Já no segmento de escritórios, Paulo Sarmento, considera que o mercado está numa situação de “esperar para ver”. Lembra que a crise poderá levar à redução de atividade, o que aliado à generalização do teletrabalho, leva a um momento de reflexão. A incógnita é saber quanto espaço é que as empresas precisam e como o distribuir. Este segmento reagiu bem à pandemia.

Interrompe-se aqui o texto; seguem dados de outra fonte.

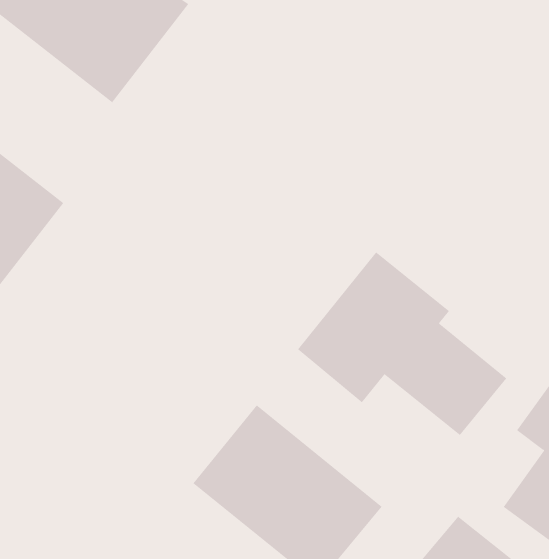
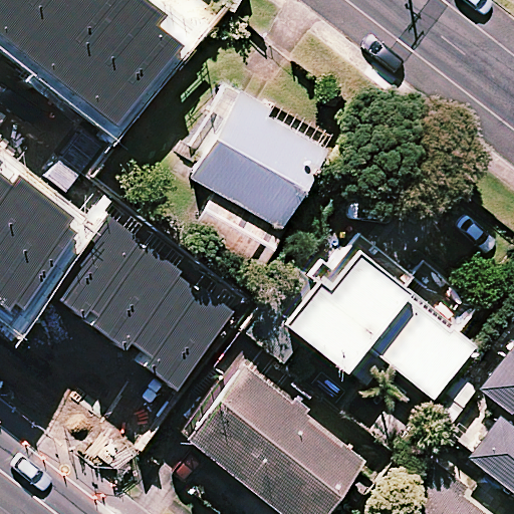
building: none -> [186,98,325,256]
building: none -> [53,206,239,378]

Em 2019 a taxa de desocupação foi inferior a 4% e em 2020 ficou abaixo dos 5%. “Na segunda metade de 2021, a dinâmica deste segmento será mais interessante, mas não tanto quanto a exuberância de anos anteriores”, adianta

HOTELARIA PODE ANIMAR NO FINAL DO ANO

Apesar do ano terrível vivido pela hotelaria devido à pandemia da covid-19, este sector deverá registar alguma procura no fim de 2021. “Os indicadores fundamentais do turismo mantêm-se e há expectativa de recuperação. A única dúvida é a velocidade”, acrescenta. Sarmento lembra que, mesmo durante a pandemia, os investidores mantiveram-se muito atentos aos hotéis. “Mas com uma atitude frequentemente oportunista, e os proprietários resistiram”, acrescenta.

Para o responsável, o novo confinamento num inverno que já se previa duro poderá levar a que se concretizem transações mais no final do ano. Sem turismo e por isso sem receitas, muitos proprietários poderão ter que encerrar as portas das unidades hoteleiras.

Mercado de escritórios está em espera,mas deverá reanimar no segundo semestre deste ano

Neste sector porém, as dúvidas são maiores em relação aos hotéis do segmento MICE — acrónimo em inglês de reuniões, incentivos, conferências e exposições. Aqui, a retoma deverá ser mais lenta devido à generalização do teletrabalho.

No retalho, a situação parece bastante mais complicada para os centros comerciais do que para as grandes “lojas de rua”.

Desde antes da pandemia, nota-se que o comércio eletrónico tem minado os resultados do retalho, sobretudo em centros comerciais e retail parks. Em Portugal, por características culturais, este tipo de comércio não é tão afetado pelas compras online. Porém, a recente decisão de obrigar a perdoar as rendas dos centros comerciais afasta o investimento, a curto prazo. “O investidor põe em dúvida a credibilidade e receia a instabilidade legislativa”, afirma.

Em contrapartida, grandes unidades de retalho especializado — tipo MediaMarkt ou Leroy Merlin, entre outros —, bem localizadas, com contratos longos e inquilinos solventes são muito procuradas.

INTERNACIONAL

Mundo

Apesar da recuperação desigual, a procura de imobiliário em 2021 é suportada pelas baixas taxas de juro, liquidez abundante e falta de alternativas que garantam idêntico risco-retorno. A C&W prevê um grande reforço de investimento no último trimestre.

Europa

Só a partir do terceiro trimestre é que o investimento começará a crescer. Porém, a incerteza em relação à economia e ao desemprego leva os investidores a preferirem ativos de menor risco.

Ásia-Pacífico

Lidera o crescimento desde meados de 2020, graças à contenção da pandemia, sobretudo na China e na Coreia do Sul. A procura vai manter-se nos ativos industriais e residenciais. Escritórios acompanham retoma.

América do Norte

A partir do quarto trimestre, o investimento ganhará força no mercado de escritórios.